Companies only pay for the resources they need, and additional servers, storage or memory can be added very quickly, potentially the same day. As the business grows, more resources can be acquired on an as-needed basis, instead of paying for them years in advance with a traditional on-premise solution.

Organizations worry about a transition period when moving to the cloud, but usage and support are very similar to on-premise solutions. End users should not notice any difference in how they use systems, other than improved availability and performance. IaaS is much more than just a server component, with available add-ons, including storage, backup, disaster recovery, voice communication and firewalls, each as service options. IaaS provides capabilities that have been traditionally out of reach to most companies due to complexity or cost, including fully redundant power and Internet, and advanced monitoring, management and security.

IaaS is an agile platform, allowing organizations to become more efficient by increasing or decreasing resources much faster than on-premise solutions. Systems can be adjusted in minutes as opposed to days in situations such as increased seasonal demand or staffing changes.
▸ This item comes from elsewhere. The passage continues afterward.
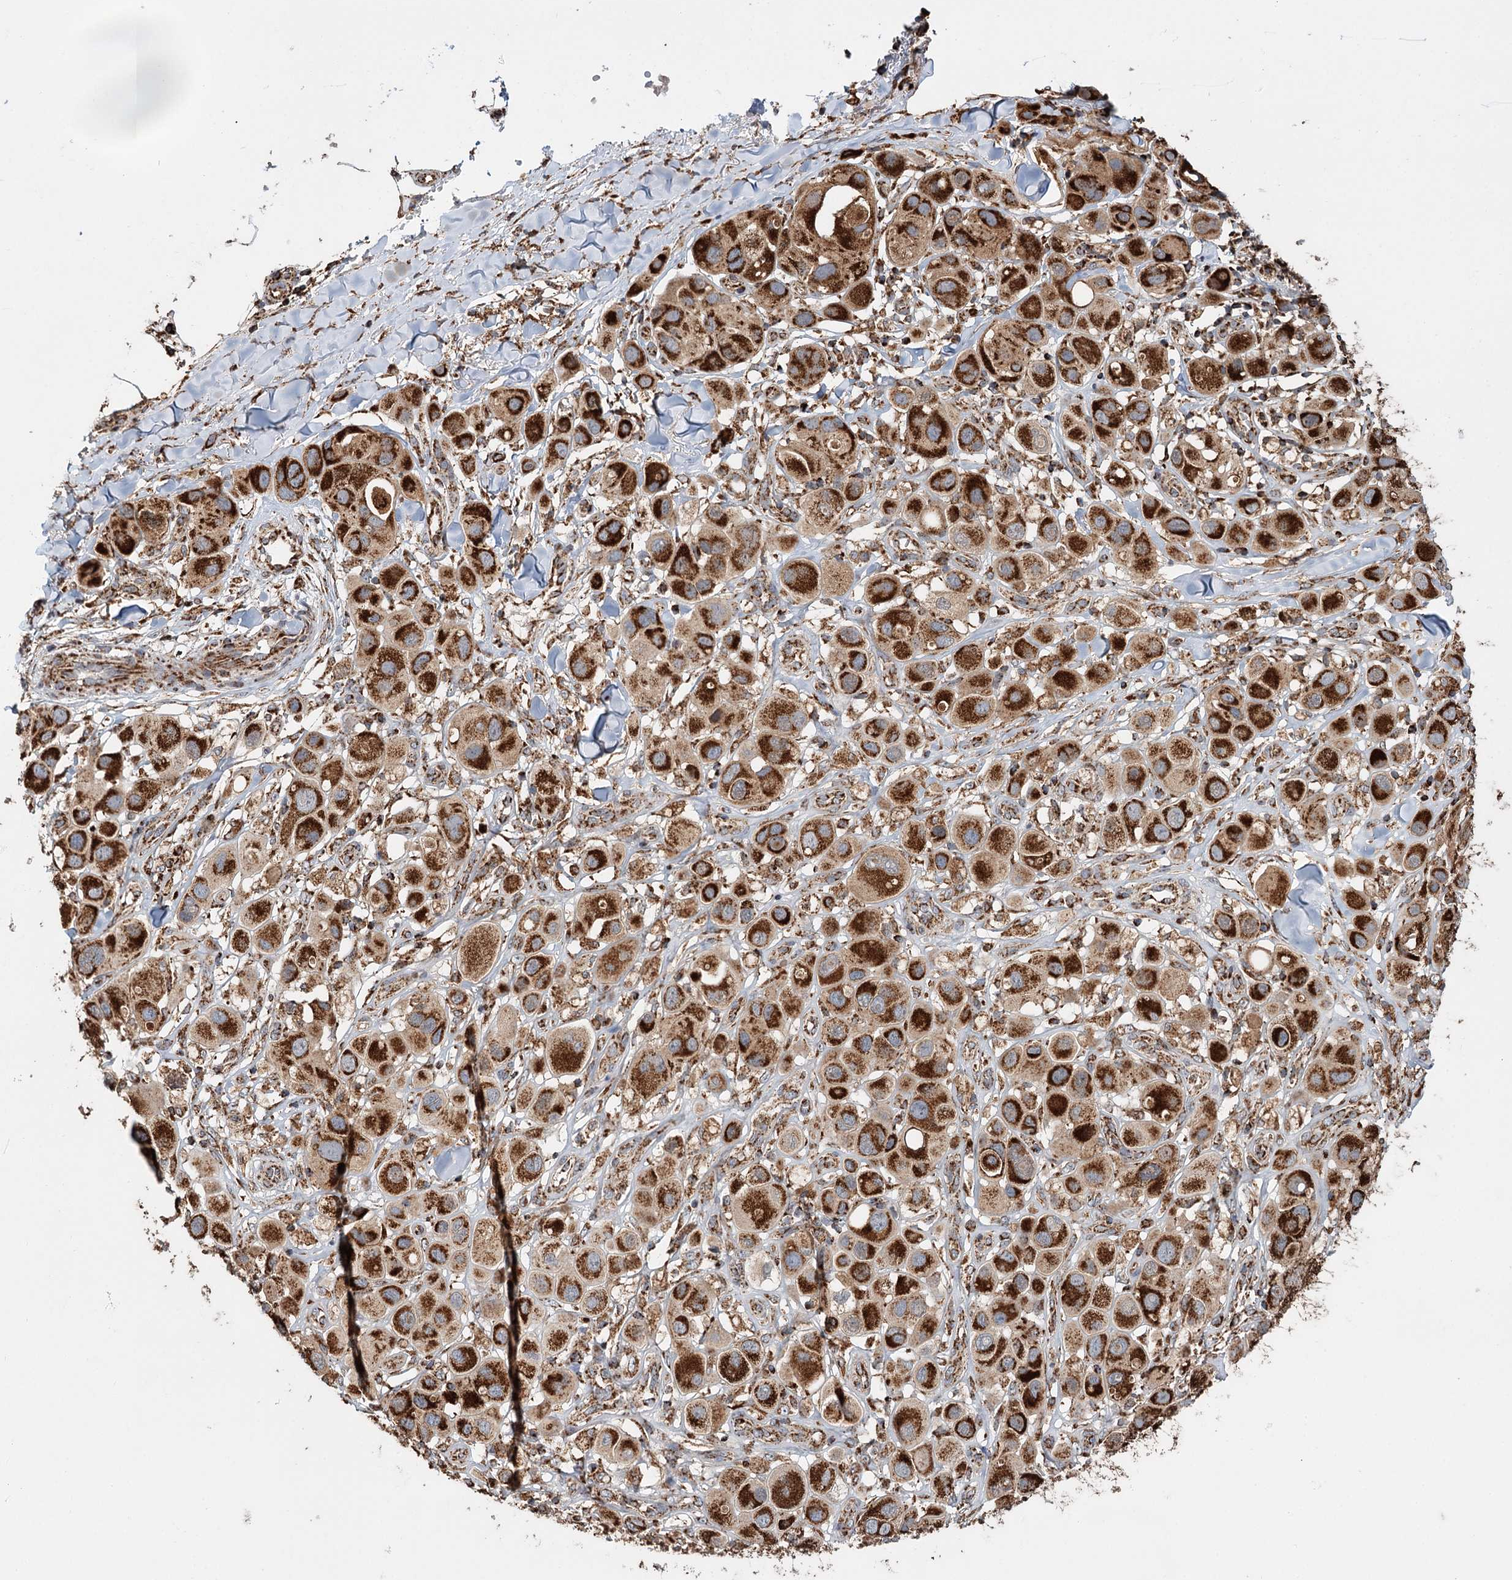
{"staining": {"intensity": "strong", "quantity": ">75%", "location": "cytoplasmic/membranous"}, "tissue": "melanoma", "cell_type": "Tumor cells", "image_type": "cancer", "snomed": [{"axis": "morphology", "description": "Malignant melanoma, Metastatic site"}, {"axis": "topography", "description": "Skin"}], "caption": "The micrograph exhibits immunohistochemical staining of malignant melanoma (metastatic site). There is strong cytoplasmic/membranous staining is identified in approximately >75% of tumor cells. The protein of interest is stained brown, and the nuclei are stained in blue (DAB IHC with brightfield microscopy, high magnification).", "gene": "APH1A", "patient": {"sex": "male", "age": 41}}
Additionally, organizational requirements may go beyond just actual storage space, to storage performance. With an on-premise investment, upgrading performance may be daunting, but in a service model, storage can be added and performance adjusted nearly on demand.

Some organizations may feel cloud solutions are not as secure as on-premise platforms; however, IaaS providers typically have more resources available for you to take advantage of, coupled with their need to secure the overall environment. A security solution might be easy to implement in an on-premise atmosphere, but much more difficult to maintain.
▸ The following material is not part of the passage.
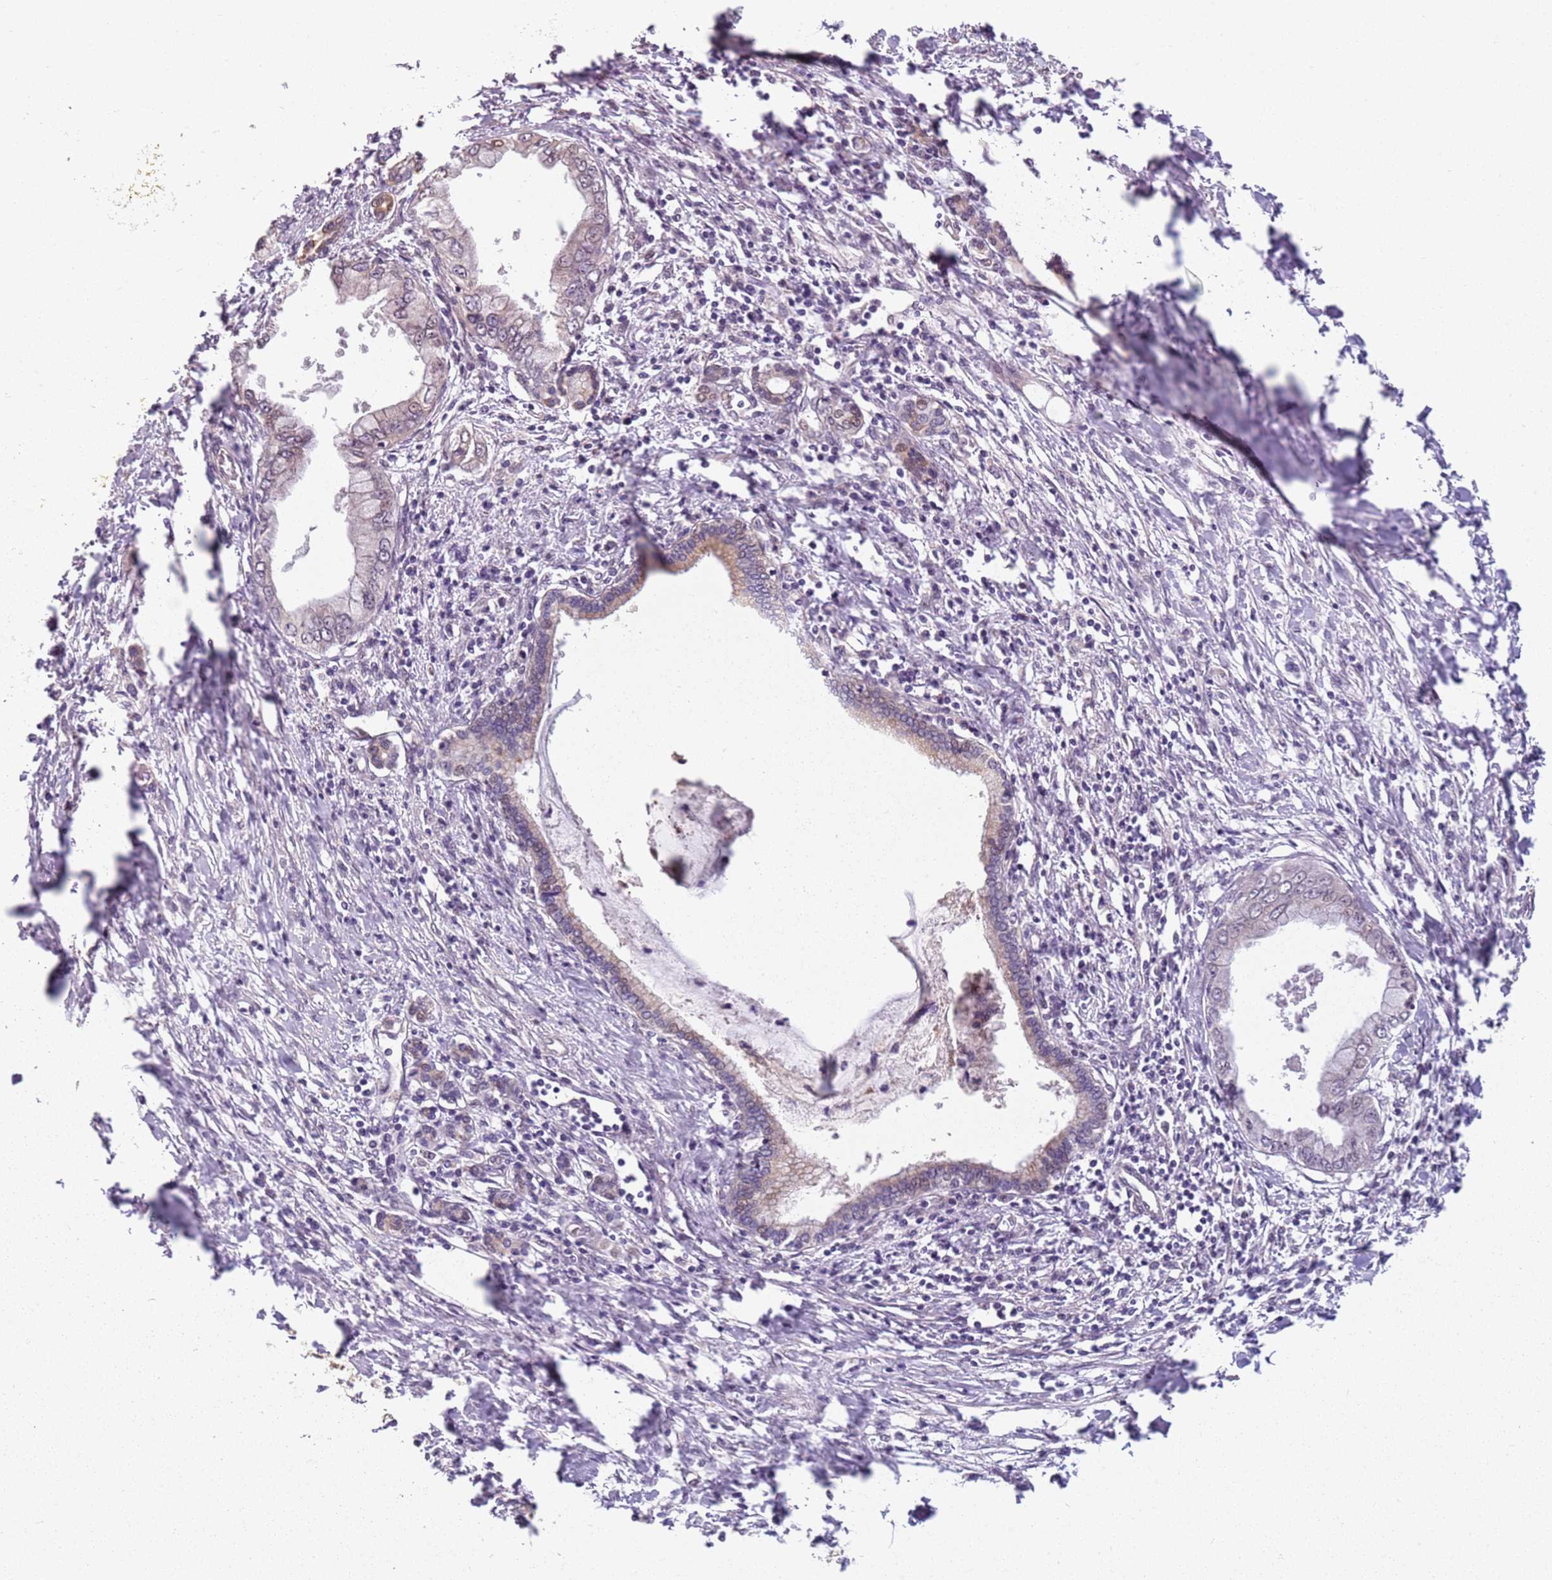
{"staining": {"intensity": "weak", "quantity": "<25%", "location": "cytoplasmic/membranous"}, "tissue": "pancreatic cancer", "cell_type": "Tumor cells", "image_type": "cancer", "snomed": [{"axis": "morphology", "description": "Adenocarcinoma, NOS"}, {"axis": "topography", "description": "Pancreas"}], "caption": "Tumor cells show no significant protein expression in pancreatic adenocarcinoma.", "gene": "CHURC1", "patient": {"sex": "male", "age": 48}}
Compliance measures are also easier to reach with IaaS, as best practices and certified deployment standards develop a strong regulatory foundation. Be wary though, as many necessary regulatory requirements aren’t achieved simply by moving to the cloud. They still need to be achieved, but with the right IaaS provider, you’re that much closer.

Middle-market businesses have several options for IaaS providers with varying levels of customization. Large technology companies, such as Microsoft and Amazon, offer solutions with an economy of scale that frequently provides a lower price point for some commodity-based IaaS features. However, companies may benefit from working with a smaller provider with more customized, less rigid solutions. Ultimately, production level workloads often require customized and dynamic solutions, and services-oriented organizations are much more geared to providing those than larger providers. The economies of scale may not be as great, but the value may ultimately be greater.
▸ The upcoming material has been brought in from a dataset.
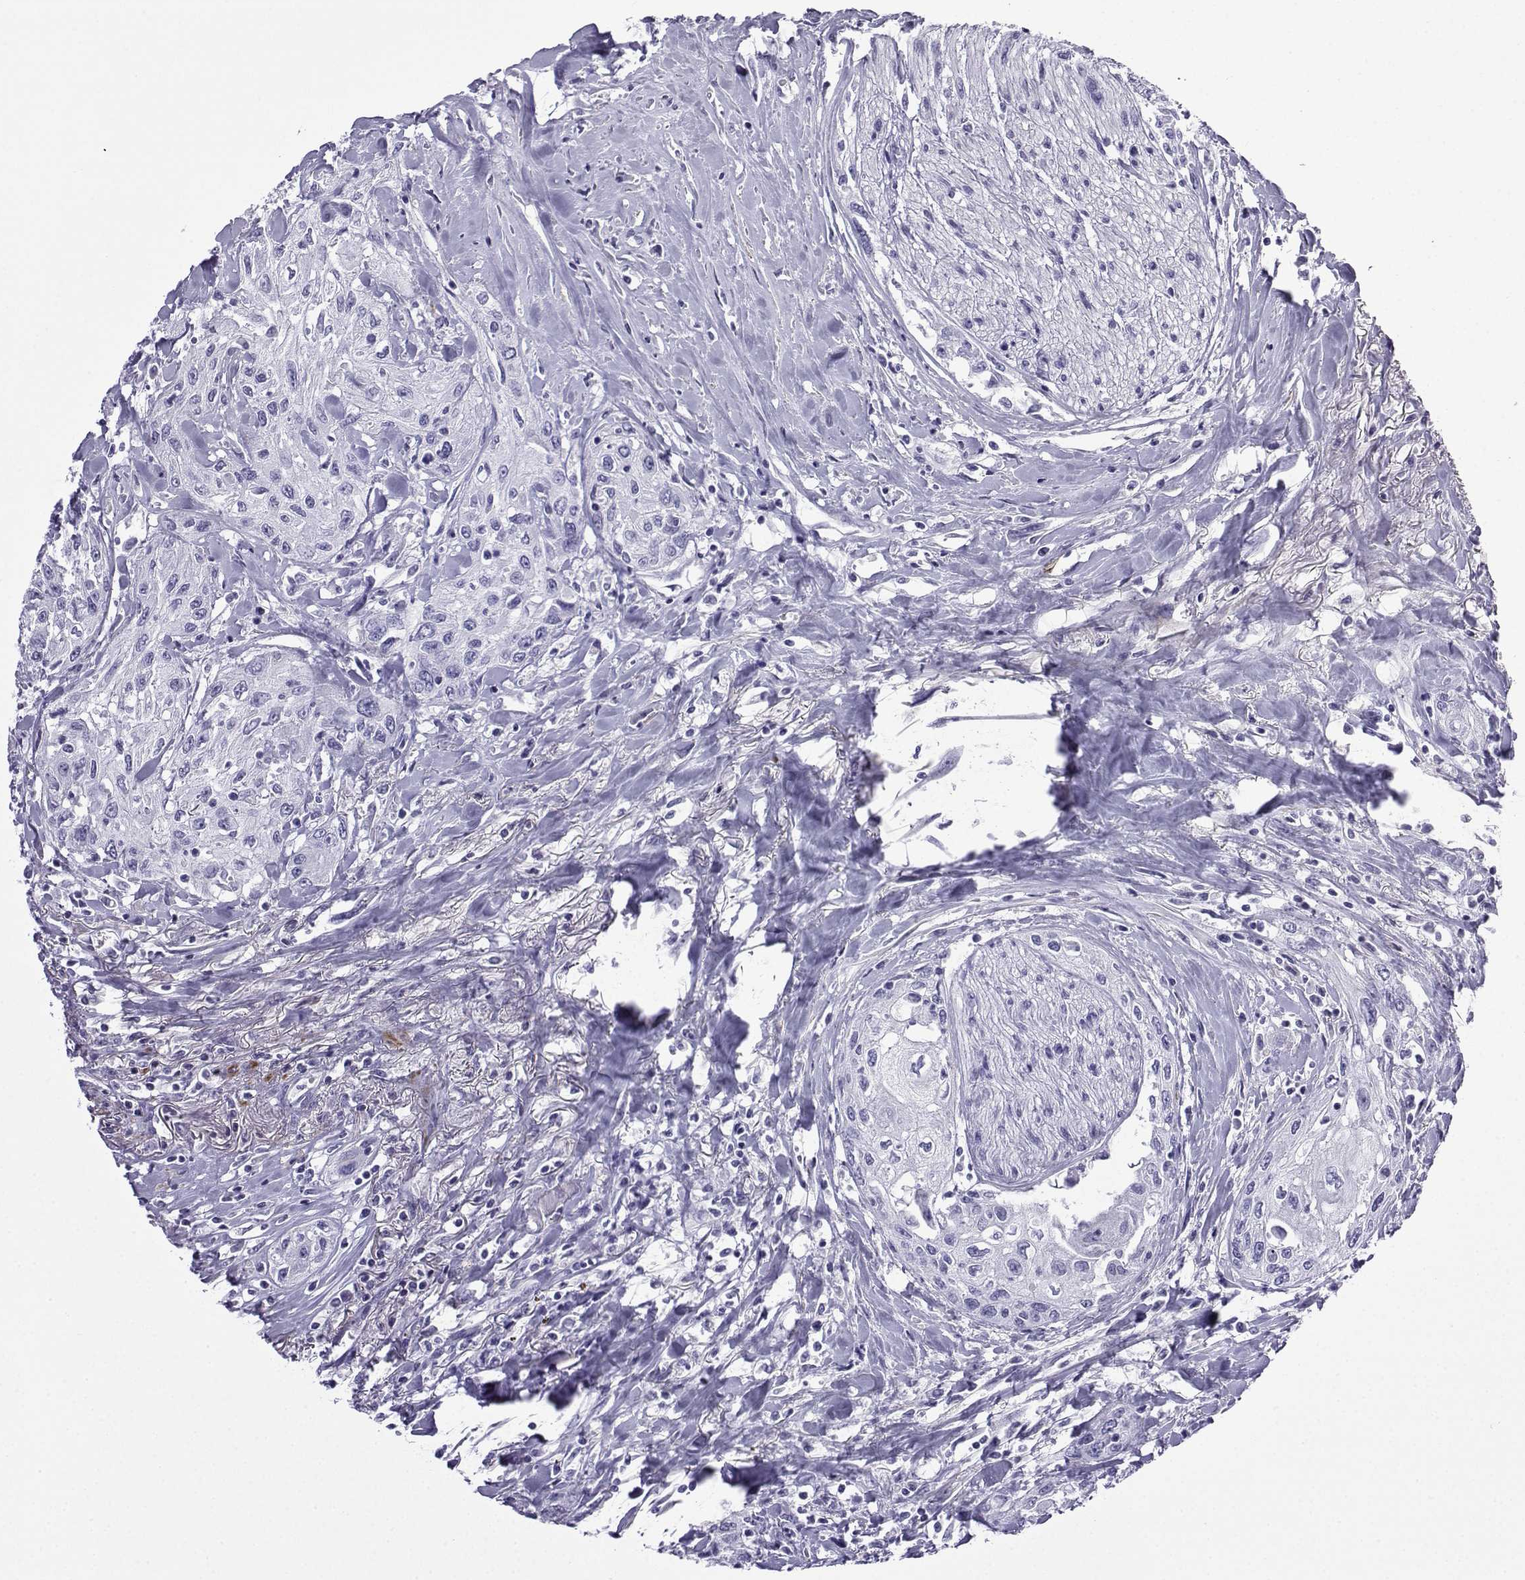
{"staining": {"intensity": "negative", "quantity": "none", "location": "none"}, "tissue": "head and neck cancer", "cell_type": "Tumor cells", "image_type": "cancer", "snomed": [{"axis": "morphology", "description": "Normal tissue, NOS"}, {"axis": "morphology", "description": "Squamous cell carcinoma, NOS"}, {"axis": "topography", "description": "Oral tissue"}, {"axis": "topography", "description": "Peripheral nerve tissue"}, {"axis": "topography", "description": "Head-Neck"}], "caption": "Tumor cells show no significant protein positivity in head and neck cancer (squamous cell carcinoma).", "gene": "KCNF1", "patient": {"sex": "female", "age": 59}}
An effective IaaS platform provides several advantages, and with the solution’s rapid growth, middle-market organizations can’t afford to sit on the sidelines. If you are not leveraging the cloud and IaaS, now is the time to discover what services make sense for your organization and how they can enhance your business.

 [1] “Forecast Overview: Public Cloud Services, Worldwide, 2011-2016, 4Q12 Update,” Gartner, accessed August 8, 2014, https://www.gartner.com/doc/2332215/forecast-overview-public-cloud-services.

aaronAaron Donaldson is a Principal of McGladrey LLP’s Technology Consulting practice. Aaron is responsible for the information technology consulting areas of the Mason City and Des Moines, Iowa offices, as well as the Minneapolis, Minnesota and Sioux Falls, South Dakota offices. In addition to his geographical responsibilities, he also leads up our Managed Services division (IT-Vision) and participates with our Cloud Solutions team. He specializes in network design, assessment and implementation, as well as business continuity project management, and Web site development.